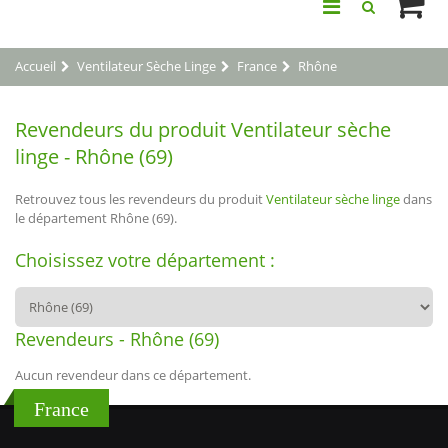
Accueil
Ventilateur Sèche Linge
France
Rhône
Revendeurs du produit Ventilateur sèche
linge - Rhône (69)
Retrouvez tous les revendeurs du produit
Ventilateur sèche linge
dans
le département Rhône (69).
Choisissez votre département :
Revendeurs - Rhône (69)
Aucun revendeur dans ce département.
France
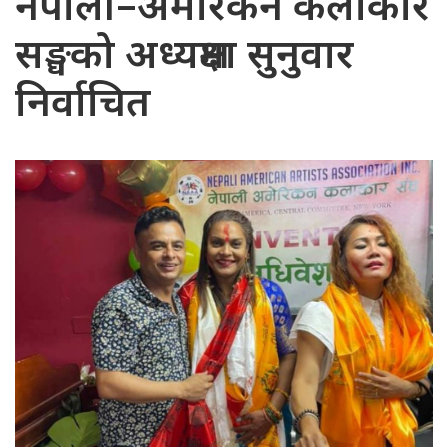
नेपाली–अमेरिकन कलाकार
सङ्घको अध्यक्षमा सुनुवार
निर्वाचित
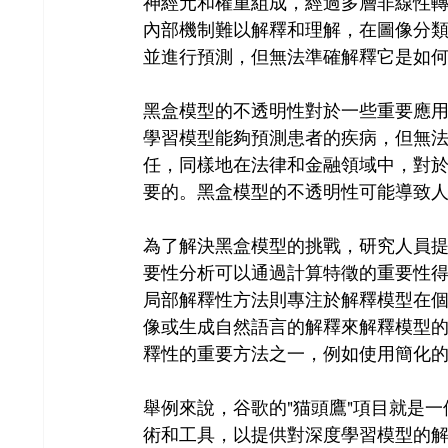
神經元和權重組成，經過多層非線性
內部機制難以解釋和理解，在圖像分
並進行預測，但無法準確解釋它是如
黑盒模型的不透明性對於一些重要應
學習模型能夠預測患者的疾病，但無
任，同樣地在法律和金融領域中，對
要的。黑盒模型的不透明性可能導致
為了解決黑盒模型的挑戰，研究人員
要性分析可以通過計算特徵的重要性
局部解釋性方法則專注於解釋模型在
像或生成自然語言的解釋來解釋模型
釋性的重要方法之一，例如使用簡化
舉例來說，谷歌的"猫頭鷹"項目就是
術和工具，以提供對深度學習模型的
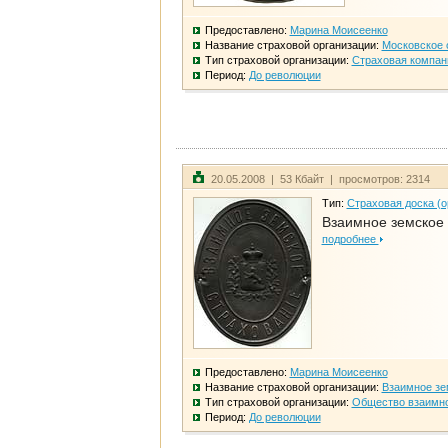
Предоставлено:
Марина Моисеенко
Название страховой организации:
Московское 
Тип страховой организации:
Страховая компан
Период:
До революции
20.05.2008 | 53 Кбайт | просмотров: 2314
Тип:
Страховая доска (о
Взаимное земское
подробнее
Предоставлено:
Марина Моисеенко
Название страховой организации:
Взаимное зе
Тип страховой организации:
Общество взаимно
Период:
До революции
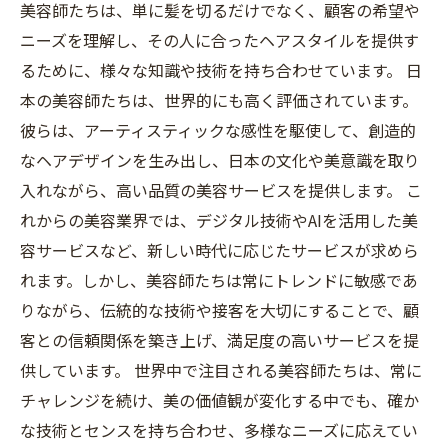
美容師たちは、単に髪を切るだけでなく、顧客の希望や
ニーズを理解し、その人に合ったヘアスタイルを提供す
るために、様々な知識や技術を持ち合わせています。 日
本の美容師たちは、世界的にも高く評価されています。
彼らは、アーティスティックな感性を駆使して、創造的
なヘアデザインを生み出し、日本の文化や美意識を取り
入れながら、高い品質の美容サービスを提供します。 こ
れからの美容業界では、デジタル技術やAIを活用した美
容サービスなど、新しい時代に応じたサービスが求めら
れます。しかし、美容師たちは常にトレンドに敏感であ
りながら、伝統的な技術や接客を大切にすることで、顧
客との信頼関係を築き上げ、満足度の高いサービスを提
供しています。 世界中で注目される美容師たちは、常に
チャレンジを続け、美の価値観が変化する中でも、確か
な技術とセンスを持ち合わせ、多様なニーズに応えてい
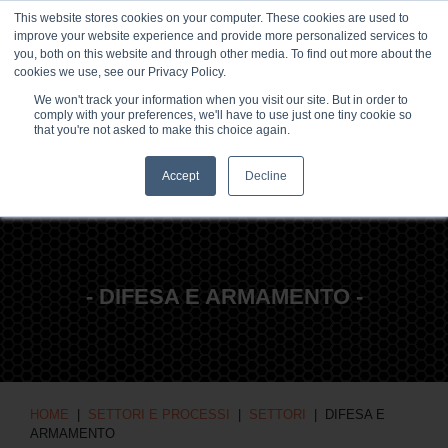
This website stores cookies on your computer. These cookies are used to
NOTIZIE & EVENTI
CENTRO MULTIMEDIALE
LAVORA CON NOI
improve your website experience and provide more personalized services to
you, both on this website and through other media. To find out more about the
CONTATTO
cookies we use, see our Privacy Policy.
We won't track your information when you visit our site. But in order to
comply with your preferences, we'll have to use just one tiny cookie so
that you're not asked to make this choice again.
Accept
Decline
- DIFESA E ARMAMENTO -
HOME
|
SETTORI E PROCESSI
|
SETTORI
| DIFESA E
ARMAMENTO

- - - -

Instructions to follow: The records above need to be copied exactly, though not their pictures.

Response below:
Accueil
Ventilateur Sèche Linge
France
Rhône
Revendeurs du produit Ventilateur sèche
linge - Rhône (69)
Retrouvez tous les revendeurs du produit
Ventilateur sèche linge
dans
le département Rhône (69).
Choisissez votre département :
Revendeurs - Rhône (69)
Aucun revendeur dans ce département.
France
नेपाली–अमेरिकन कलाकार
सङ्घको अध्यक्षमा सुनुवार
निर्वाचित
神經元和權重組成，經過多層非線性
內部機制難以解釋和理解，在圖像分
並進行預測，但無法準確解釋它是如
黑盒模型的不透明性對於一些重要應
學習模型能夠預測患者的疾病，但無
任，同樣地在法律和金融領域中，對
要的。黑盒模型的不透明性可能導致
為了解決黑盒模型的挑戰，研究人員
要性分析可以通過計算特徵的重要性
局部解釋性方法則專注於解釋模型在
像或生成自然語言的解釋來解釋模型
釋性的重要方法之一，例如使用簡化
舉例來說，谷歌的"猫頭鷹"項目就是
術和工具，以提供對深度學習模型的
Предоставлено:
Марина Моисеенко
Название страховой организации:
Московское 
Тип страховой организации:
Страховая компан
Период:
До революции
20.05.2008 | 53 Кбайт | просмотров: 2314
Тип:
Страховая доска (о
Взаимное земское
подробнее
Предоставлено:
Марина Моисеенко
Название страховой организации:
Взаимное зе
Тип страховой организации:
Общество взаимно
Период:
До революции
美容師たちは、単に髪を切るだけでなく、顧客の希望や
ニーズを理解し、その人に合ったヘアスタイルを提供す
るために、様々な知識や技術を持ち合わせています。 日
本の美容師たちは、世界的にも高く評価されています。
彼らは、アーティスティックな感性を駆使して、創造的
なヘアデザインを生み出し、日本の文化や美意識を取り
入れながら、高い品質の美容サービスを提供します。 こ
れからの美容業界では、デジタル技術やAIを活用した美
容サービスなど、新しい時代に応じたサービスが求めら
れます。しかし、美容師たちは常にトレンドに敏感であ
りながら、伝統的な技術や接客を大切にすることで、顧
客との信頼関係を築き上げ、満足度の高いサービスを提
供しています。 世界中で注目される美容師たちは、常に
チャレンジを続け、美の価値観が変化する中でも、確か
な技術とセンスを持ち合わせ、多様なニーズに応えてい
This website stores cookies on your computer. These cookies are used to
NOTIZIE & EVENTI
CENTRO MULTIMEDIALE
LAVORA CON NOI
improve your website experience and provide more personalized services to
you, both on this website and through other media. To find out more about the
CONTATTO
cookies we use, see our Privacy Policy.
We won't track your information when you visit our site. But in order to
comply with your preferences, we'll have to use just one tiny cookie so
that you're not asked to make this choice again.
Accept
Decline
- DIFESA E ARMAMENTO -
HOME
|
SETTORI E PROCESSI
|
SETTORI
| DIFESA E
ARMAMENTO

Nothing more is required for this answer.